LANL’s expertise in nuclear materials technologies has played a significant role in mitigating proliferation in multiple areas. The expertise spans more than 40 years of direct support to the International Atomic Energy Agency (IAEA), including the development of nearly every nuclear materials assay technology, training for every IAEA inspector, and more than 50 ongoing safeguards technology development projects. 

Converting Weapons-Grade Plutonium for Use in Nuclear Power

LANL continues to employ Advanced Recovery and Integrated Extraction System (ARIES) technologies to convert weapons-grade plutonium to blended mixed oxides for use in commercial nuclear power reactors.

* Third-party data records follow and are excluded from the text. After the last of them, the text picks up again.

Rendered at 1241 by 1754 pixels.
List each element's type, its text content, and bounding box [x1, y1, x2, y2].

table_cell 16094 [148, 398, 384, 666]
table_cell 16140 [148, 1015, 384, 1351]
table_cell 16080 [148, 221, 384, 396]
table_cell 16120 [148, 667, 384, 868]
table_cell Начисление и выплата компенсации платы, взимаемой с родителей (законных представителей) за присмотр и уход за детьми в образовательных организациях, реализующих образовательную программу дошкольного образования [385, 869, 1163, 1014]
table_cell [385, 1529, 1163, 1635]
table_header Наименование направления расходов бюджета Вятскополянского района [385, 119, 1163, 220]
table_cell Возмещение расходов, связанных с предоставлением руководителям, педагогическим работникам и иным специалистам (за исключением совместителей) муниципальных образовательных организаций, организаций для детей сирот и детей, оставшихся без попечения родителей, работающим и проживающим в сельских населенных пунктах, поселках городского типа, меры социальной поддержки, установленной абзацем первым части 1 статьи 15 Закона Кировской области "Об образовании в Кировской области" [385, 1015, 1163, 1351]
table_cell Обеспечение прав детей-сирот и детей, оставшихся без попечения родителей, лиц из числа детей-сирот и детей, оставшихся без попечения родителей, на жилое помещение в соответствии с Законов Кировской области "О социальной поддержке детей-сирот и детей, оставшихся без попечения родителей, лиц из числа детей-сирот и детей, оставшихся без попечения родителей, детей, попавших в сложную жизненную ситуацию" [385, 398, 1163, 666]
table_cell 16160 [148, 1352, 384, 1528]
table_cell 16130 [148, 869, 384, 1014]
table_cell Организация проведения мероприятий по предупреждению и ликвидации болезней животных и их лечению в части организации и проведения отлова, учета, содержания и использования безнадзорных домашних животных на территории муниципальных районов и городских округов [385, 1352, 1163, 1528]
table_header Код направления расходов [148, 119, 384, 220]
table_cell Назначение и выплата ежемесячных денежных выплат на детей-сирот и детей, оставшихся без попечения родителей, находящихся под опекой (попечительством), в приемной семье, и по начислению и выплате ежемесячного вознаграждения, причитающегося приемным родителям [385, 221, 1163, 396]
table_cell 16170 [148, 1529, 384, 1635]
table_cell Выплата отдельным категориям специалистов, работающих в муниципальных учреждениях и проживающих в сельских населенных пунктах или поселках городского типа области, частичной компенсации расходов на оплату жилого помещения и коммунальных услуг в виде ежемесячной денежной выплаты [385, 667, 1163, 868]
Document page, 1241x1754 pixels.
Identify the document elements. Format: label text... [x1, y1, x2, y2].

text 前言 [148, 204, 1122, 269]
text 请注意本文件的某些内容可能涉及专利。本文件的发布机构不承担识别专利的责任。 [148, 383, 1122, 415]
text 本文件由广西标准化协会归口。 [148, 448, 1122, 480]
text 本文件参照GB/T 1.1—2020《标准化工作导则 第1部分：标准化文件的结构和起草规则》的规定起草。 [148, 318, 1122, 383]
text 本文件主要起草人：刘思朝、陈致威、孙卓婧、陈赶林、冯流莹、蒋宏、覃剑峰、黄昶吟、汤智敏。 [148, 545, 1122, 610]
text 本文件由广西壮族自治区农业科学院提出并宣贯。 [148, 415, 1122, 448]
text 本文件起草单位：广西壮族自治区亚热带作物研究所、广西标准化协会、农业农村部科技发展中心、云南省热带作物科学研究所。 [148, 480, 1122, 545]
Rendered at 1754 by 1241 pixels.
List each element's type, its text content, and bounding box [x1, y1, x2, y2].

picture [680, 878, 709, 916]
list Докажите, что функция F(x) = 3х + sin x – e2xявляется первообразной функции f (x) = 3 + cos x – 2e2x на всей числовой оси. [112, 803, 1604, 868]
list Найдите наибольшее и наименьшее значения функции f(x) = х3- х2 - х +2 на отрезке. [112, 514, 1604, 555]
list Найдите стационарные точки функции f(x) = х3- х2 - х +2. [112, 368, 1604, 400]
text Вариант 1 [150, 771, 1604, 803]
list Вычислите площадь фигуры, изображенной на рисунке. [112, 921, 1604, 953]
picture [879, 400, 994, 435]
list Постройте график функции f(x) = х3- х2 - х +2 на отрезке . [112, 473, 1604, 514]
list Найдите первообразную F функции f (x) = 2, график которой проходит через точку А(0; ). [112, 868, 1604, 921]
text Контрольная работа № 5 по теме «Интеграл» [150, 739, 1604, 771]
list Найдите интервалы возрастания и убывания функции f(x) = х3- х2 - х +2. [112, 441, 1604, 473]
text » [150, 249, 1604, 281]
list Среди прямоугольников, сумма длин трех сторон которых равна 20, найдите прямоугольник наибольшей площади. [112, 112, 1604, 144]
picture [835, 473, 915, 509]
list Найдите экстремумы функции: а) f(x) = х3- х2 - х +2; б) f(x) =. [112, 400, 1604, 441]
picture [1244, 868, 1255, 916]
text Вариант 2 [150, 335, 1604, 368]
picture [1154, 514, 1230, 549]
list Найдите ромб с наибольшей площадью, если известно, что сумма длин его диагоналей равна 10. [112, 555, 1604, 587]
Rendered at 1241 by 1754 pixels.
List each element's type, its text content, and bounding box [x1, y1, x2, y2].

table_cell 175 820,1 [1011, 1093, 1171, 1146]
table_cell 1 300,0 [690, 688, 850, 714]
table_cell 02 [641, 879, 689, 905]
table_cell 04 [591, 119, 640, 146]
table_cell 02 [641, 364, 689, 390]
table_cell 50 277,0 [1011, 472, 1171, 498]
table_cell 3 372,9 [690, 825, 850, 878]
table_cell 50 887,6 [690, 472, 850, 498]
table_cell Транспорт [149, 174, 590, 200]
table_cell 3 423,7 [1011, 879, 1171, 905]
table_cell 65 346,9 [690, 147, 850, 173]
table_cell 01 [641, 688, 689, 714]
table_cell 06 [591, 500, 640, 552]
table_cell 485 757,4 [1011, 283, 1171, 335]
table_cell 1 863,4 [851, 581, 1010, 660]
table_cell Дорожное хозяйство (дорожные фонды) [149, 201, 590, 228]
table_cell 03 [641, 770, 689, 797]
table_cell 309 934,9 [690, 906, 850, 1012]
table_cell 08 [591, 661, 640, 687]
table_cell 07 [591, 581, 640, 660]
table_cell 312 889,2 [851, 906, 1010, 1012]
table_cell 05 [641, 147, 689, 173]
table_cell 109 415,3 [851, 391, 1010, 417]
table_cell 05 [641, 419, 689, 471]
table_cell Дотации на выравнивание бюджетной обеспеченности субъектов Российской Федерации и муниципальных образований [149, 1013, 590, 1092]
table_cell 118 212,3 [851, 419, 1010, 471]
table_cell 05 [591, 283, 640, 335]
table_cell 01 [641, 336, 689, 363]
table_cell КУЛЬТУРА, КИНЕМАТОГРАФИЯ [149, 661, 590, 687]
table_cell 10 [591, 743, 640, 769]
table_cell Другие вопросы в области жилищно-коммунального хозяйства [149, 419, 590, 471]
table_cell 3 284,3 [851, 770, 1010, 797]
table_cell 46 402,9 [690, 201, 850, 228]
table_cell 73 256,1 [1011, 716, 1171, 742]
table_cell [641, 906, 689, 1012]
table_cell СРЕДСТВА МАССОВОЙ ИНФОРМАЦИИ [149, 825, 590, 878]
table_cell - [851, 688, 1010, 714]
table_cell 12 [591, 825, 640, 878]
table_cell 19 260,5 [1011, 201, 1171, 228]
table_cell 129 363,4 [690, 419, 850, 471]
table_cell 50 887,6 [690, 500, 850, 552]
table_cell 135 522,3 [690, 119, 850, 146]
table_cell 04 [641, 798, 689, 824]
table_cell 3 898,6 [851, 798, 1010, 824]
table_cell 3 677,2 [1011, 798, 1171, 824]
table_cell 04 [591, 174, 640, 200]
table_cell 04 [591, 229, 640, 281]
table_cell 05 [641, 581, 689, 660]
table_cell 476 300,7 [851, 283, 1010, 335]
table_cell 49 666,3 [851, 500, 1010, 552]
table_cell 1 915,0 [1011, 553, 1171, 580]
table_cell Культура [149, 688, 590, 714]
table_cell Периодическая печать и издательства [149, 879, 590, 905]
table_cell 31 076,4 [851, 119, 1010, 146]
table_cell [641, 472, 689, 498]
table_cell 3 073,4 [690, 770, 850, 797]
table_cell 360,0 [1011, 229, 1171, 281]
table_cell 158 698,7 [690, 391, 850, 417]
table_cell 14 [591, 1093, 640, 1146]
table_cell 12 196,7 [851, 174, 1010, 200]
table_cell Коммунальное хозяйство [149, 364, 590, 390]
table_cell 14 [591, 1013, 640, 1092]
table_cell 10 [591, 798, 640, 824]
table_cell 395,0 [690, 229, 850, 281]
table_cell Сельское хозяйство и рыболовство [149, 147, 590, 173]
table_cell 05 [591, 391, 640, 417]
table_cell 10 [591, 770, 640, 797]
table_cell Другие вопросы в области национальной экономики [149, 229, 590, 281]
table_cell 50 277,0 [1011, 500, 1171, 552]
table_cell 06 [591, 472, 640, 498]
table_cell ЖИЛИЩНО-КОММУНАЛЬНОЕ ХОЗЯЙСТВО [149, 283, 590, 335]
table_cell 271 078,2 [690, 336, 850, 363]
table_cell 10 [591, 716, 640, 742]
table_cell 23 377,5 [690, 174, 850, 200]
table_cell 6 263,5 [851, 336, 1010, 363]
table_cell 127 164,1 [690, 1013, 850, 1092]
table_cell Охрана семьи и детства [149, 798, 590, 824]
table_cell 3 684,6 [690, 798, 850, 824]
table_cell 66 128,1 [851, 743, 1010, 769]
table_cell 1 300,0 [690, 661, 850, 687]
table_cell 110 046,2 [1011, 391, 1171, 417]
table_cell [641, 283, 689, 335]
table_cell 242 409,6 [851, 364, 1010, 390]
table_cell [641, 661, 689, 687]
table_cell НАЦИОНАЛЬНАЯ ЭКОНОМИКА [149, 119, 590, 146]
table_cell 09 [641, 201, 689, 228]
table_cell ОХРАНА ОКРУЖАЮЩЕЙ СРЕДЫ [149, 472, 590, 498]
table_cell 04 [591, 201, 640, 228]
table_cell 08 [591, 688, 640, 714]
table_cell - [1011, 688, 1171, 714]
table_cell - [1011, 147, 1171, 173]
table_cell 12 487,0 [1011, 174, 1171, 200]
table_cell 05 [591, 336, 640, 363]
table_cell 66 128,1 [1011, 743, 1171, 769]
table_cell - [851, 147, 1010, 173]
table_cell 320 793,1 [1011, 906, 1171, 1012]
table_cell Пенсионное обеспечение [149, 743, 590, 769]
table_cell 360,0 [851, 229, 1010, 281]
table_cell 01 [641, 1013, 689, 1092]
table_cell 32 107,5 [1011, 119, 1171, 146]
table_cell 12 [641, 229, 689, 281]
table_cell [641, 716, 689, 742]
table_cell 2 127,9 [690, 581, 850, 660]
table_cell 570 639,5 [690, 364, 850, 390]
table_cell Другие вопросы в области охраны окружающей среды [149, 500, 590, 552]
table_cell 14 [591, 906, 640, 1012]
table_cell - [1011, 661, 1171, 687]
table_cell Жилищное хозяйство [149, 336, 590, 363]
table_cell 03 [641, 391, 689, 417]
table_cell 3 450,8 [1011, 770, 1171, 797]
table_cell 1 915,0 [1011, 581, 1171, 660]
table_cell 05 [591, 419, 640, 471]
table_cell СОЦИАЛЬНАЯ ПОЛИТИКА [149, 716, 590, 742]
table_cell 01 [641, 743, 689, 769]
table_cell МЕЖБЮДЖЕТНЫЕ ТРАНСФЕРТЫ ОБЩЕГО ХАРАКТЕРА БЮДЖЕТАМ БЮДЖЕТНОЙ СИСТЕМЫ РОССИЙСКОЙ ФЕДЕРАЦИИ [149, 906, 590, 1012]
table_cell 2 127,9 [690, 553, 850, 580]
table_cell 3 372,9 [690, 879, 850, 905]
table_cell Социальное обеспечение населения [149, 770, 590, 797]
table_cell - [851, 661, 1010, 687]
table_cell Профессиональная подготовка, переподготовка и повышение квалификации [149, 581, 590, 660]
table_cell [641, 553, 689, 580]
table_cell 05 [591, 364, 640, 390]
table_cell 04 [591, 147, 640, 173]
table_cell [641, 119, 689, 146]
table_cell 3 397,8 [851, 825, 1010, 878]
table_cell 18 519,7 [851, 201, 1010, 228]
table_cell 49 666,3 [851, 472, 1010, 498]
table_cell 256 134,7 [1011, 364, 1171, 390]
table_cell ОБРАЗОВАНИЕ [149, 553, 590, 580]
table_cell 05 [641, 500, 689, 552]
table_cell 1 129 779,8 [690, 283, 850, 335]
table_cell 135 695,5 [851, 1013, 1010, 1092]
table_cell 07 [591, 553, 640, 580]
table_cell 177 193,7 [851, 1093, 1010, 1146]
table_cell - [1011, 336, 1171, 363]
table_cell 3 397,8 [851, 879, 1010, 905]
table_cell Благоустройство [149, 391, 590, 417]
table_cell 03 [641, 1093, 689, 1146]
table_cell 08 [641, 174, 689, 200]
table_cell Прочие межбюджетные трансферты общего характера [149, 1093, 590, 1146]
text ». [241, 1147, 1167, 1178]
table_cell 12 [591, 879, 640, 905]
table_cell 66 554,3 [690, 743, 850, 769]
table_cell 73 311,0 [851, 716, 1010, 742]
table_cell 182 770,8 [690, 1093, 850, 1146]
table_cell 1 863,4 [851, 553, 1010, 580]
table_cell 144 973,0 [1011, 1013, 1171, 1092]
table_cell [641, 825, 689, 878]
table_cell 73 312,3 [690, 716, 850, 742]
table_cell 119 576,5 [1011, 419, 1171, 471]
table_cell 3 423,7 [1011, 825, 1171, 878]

Defeating Threats to the Navy

LANL successfully tested a new high-current electron injector, a device that can be scaled up to produce the electrons needed to build a high-power-free-electron laser prototype for the U.S. Office of Naval Research. Operating at the speed of light, the free-electron laser will protect the U.S. Navy’s fleet of the future by defeating multiple incoming missiles in different maritime environments with a high-power beam of wavelength-tunable light.

Minimizing Global Radiological Hazards

The Air Force Technical Applications Center acknowledged a LANL technical team for its outstanding technical analysis of radiological samples and consequence management support following the earthquake- and tsunami-induced damage to the Fukushima Daiichi nuclear power plant. The results were critical in helping the United States and Japan determine options for minimizing the impact of radiological hazards on the global population and environment.